Text excerpt:
== == ==

F.H. Buckley of the New York Post is right about one thing–the “Hate Has No Home Here” signs that have cropped up across America are about vice signaling. People put the sign in their yard because there is something wrong going on in their country.  The signs began appearing shortly after Donald Trump was inaugurated and immediately moved to limit immigration by Muslims, including war refugees.  Whenever I pick my son up from school, I pass by several of these signs, and I take them to register strong disapproval with the president, his immigration policies and his political movement.  While I agree with Mr. Buckley that they are not about “virtue signaling,” I do not think they are normally aimed at Trump-supporting neighbors or intended to sow division within my community.

That’s how Mr. Buckley experiences the signs though when he encounters them in his non-diverse middle class Washington DC neighborhood while he is walking his dog.  He sees them less as exhortations for tolerance than expressions of hate.

== == ==

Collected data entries
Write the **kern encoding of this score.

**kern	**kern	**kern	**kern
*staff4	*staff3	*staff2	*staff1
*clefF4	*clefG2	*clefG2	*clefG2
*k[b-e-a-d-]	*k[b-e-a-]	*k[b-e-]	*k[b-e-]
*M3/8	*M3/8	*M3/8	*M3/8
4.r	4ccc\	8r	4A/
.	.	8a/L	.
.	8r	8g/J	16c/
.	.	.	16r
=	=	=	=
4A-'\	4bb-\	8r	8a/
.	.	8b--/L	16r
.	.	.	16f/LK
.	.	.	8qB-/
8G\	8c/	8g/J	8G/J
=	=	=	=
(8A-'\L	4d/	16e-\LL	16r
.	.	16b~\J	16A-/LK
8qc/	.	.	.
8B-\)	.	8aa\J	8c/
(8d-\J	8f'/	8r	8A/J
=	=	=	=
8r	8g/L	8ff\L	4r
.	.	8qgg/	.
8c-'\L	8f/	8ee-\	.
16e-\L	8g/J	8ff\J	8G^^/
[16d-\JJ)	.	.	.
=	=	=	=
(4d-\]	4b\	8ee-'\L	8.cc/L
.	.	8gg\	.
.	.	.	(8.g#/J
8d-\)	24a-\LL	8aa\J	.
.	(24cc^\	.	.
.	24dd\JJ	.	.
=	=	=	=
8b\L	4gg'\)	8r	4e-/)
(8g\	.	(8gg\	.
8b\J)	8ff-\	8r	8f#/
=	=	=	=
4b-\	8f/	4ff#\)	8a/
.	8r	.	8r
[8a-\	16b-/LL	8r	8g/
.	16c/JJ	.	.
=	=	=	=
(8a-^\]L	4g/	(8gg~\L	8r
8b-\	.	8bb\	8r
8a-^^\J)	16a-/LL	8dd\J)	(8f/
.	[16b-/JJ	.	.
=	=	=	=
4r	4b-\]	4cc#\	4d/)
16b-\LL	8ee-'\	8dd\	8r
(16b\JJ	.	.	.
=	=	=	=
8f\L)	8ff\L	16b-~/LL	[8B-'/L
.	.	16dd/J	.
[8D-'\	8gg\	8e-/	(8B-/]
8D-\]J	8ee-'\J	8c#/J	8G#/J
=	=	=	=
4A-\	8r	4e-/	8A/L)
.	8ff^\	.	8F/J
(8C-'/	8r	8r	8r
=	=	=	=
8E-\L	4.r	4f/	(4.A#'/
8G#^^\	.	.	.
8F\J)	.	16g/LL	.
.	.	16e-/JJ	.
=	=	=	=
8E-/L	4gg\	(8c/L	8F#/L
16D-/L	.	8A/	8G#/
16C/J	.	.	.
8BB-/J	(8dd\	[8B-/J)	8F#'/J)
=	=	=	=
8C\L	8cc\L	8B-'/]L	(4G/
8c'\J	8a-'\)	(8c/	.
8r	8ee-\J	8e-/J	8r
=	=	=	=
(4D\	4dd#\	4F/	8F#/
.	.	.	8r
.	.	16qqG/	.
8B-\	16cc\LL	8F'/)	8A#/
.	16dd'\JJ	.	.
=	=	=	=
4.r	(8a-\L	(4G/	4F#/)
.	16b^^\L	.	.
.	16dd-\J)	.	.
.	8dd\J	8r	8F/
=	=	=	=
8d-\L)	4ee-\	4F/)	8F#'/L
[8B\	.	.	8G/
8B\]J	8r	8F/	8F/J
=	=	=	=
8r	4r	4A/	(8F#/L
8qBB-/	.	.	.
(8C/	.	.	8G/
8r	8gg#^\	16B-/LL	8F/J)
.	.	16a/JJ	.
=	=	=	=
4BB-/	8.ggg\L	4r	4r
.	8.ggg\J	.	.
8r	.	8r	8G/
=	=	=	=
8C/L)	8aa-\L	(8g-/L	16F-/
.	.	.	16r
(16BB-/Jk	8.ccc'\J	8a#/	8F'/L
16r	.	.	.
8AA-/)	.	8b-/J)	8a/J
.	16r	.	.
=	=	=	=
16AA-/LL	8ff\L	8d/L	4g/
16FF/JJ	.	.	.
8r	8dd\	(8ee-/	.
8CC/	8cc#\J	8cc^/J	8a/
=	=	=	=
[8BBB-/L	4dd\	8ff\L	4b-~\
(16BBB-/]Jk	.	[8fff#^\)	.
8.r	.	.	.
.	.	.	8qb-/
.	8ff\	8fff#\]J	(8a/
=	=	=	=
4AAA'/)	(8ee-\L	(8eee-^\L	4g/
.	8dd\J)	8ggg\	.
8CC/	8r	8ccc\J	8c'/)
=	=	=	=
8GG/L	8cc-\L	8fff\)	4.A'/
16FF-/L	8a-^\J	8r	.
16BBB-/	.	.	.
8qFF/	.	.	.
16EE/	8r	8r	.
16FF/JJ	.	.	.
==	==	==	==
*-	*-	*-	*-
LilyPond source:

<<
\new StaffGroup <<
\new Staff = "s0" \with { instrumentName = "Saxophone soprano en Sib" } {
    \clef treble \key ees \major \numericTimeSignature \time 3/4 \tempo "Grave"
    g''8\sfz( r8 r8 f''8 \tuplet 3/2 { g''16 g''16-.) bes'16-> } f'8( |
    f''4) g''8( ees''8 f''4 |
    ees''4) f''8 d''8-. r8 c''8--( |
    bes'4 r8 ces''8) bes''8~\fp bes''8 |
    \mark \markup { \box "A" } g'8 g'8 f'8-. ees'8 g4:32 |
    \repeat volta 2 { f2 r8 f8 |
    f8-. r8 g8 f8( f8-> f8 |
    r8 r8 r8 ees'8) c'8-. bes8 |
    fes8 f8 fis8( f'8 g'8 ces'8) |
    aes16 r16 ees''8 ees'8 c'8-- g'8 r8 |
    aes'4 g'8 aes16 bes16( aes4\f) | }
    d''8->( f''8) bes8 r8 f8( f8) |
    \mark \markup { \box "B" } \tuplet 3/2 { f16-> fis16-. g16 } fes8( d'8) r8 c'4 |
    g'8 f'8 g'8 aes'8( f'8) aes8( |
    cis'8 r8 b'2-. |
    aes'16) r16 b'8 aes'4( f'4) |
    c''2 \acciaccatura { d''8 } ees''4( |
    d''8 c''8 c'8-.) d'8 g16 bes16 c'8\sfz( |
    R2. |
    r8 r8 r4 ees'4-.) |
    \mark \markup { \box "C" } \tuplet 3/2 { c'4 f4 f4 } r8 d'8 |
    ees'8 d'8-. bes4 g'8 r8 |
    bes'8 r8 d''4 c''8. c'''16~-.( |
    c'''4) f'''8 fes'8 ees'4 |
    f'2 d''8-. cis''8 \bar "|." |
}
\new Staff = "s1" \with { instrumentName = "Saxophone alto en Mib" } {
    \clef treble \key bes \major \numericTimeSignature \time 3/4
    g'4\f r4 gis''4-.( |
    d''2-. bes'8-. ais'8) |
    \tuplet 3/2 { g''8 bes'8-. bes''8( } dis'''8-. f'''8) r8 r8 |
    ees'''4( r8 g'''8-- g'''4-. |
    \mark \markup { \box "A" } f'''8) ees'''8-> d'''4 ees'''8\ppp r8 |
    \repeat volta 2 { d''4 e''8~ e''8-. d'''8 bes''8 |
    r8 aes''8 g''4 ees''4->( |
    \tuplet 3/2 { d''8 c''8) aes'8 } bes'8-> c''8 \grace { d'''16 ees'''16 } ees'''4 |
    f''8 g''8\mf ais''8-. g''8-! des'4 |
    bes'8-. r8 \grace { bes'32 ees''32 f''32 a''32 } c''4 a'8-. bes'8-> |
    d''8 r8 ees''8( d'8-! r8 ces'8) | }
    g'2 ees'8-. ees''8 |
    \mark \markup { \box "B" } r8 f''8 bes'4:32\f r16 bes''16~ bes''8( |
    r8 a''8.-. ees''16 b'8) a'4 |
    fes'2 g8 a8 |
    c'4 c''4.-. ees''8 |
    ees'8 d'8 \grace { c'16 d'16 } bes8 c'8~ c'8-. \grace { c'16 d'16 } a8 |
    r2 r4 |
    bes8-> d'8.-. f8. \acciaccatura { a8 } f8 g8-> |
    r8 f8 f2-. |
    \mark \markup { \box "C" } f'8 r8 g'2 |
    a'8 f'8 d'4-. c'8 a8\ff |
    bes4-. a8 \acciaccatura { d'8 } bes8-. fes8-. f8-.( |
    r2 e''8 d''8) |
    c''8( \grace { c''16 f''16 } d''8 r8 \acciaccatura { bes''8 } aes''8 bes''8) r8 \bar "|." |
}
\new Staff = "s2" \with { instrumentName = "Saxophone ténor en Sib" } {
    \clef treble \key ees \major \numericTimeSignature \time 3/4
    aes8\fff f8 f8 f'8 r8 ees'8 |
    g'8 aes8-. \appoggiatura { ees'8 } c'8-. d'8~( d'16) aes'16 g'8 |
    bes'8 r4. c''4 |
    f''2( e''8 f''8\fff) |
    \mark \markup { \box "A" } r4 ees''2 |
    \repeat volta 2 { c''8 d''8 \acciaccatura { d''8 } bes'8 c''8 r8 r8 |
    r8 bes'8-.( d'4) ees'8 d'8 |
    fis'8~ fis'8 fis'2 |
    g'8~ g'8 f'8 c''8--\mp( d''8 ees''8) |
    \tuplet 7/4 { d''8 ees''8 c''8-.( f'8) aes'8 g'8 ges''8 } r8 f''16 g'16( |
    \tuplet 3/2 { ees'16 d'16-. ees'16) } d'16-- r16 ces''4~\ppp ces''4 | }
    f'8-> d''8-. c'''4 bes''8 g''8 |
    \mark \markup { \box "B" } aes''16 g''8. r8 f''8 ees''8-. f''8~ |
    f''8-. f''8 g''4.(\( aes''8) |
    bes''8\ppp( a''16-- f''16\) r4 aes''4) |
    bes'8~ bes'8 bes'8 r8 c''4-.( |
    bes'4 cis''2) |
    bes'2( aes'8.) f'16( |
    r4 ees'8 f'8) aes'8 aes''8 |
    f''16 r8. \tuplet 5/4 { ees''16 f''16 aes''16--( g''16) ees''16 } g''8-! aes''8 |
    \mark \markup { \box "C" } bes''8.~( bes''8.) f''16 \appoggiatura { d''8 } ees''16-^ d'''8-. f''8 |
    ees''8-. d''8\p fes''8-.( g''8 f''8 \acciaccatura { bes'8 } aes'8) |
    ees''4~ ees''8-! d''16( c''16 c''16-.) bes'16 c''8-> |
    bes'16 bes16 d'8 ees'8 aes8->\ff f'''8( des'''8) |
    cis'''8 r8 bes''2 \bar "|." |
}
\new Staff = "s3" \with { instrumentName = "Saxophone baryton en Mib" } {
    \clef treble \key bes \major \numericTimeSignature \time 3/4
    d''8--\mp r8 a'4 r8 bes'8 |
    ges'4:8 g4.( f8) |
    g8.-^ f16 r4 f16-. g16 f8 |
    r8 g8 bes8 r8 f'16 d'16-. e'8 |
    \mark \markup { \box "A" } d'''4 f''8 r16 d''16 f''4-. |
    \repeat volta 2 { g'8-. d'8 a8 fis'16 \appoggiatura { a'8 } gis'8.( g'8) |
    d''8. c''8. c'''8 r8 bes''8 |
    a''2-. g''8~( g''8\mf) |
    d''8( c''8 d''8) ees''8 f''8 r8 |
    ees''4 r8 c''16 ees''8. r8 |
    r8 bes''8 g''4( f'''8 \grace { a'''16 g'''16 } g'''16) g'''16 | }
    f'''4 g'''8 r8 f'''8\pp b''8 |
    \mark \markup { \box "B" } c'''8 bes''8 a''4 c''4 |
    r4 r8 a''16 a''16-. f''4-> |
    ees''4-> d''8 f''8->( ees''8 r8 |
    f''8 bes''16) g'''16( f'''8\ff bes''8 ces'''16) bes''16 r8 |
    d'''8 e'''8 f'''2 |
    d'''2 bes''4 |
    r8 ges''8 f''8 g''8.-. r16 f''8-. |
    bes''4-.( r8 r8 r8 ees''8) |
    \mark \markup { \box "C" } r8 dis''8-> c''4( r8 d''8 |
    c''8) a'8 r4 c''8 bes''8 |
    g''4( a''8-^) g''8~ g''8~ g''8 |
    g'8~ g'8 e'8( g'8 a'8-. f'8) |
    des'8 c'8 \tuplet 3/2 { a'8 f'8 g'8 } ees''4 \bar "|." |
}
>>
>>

== == ==

Problem: Could you go on with the essay about the “Hate Has No Home Here” signs, picking up right after its last sentence? None of this data is needed.

Response box:
Without getting into the argument about whether you can advocate tolerance while showing intolerance for intolerance, it should be obvious that any political speech of any kind will have the effect of making someone feel defensive.  Someone could put up signs that are much more explicit: “I oppose President Trump’s immigration policies” or “I support offering asylum to political refugees, those fleeing violence, and victims of ethnic cleansing.”  Those signs would also make Trump’s supporters uncomfortable. Even a generic sign for a political candidate will divide a community.  For that reason, many people decline to put political signs in their yards or on their cars, but it’s certainly everyone’s right to publicly signal their political opinions.

The rest of Buckley’s column is even more of a mess. He manages to compare the supposed hatefulness of putting a “No hate here” sign in your yard to reflexively accusing war veterans of being potential rapists and advocating for transgender rights.  For Mr. Buckley, what all of these things have in common is that they are supposedly “strategic and partisan” ploys to define conservative values as “depraved.”

In the case of war veterans, liberals allegedly consider them suspect because of their “toxic masculinity,” and in the case of transgender rights, the idea is to keep pushing the envelope on sexual mores until conservatives cry foul. Then the liberals can accuse conservatives of having unenlightened beliefs.

I don’t really know if Mr. Buckley believes any of this or if he just enjoys making money writing books like “The Republican Workers Party: How the Trump Victory Drove Everyone Crazy, and Why It Was Just What We Needed.”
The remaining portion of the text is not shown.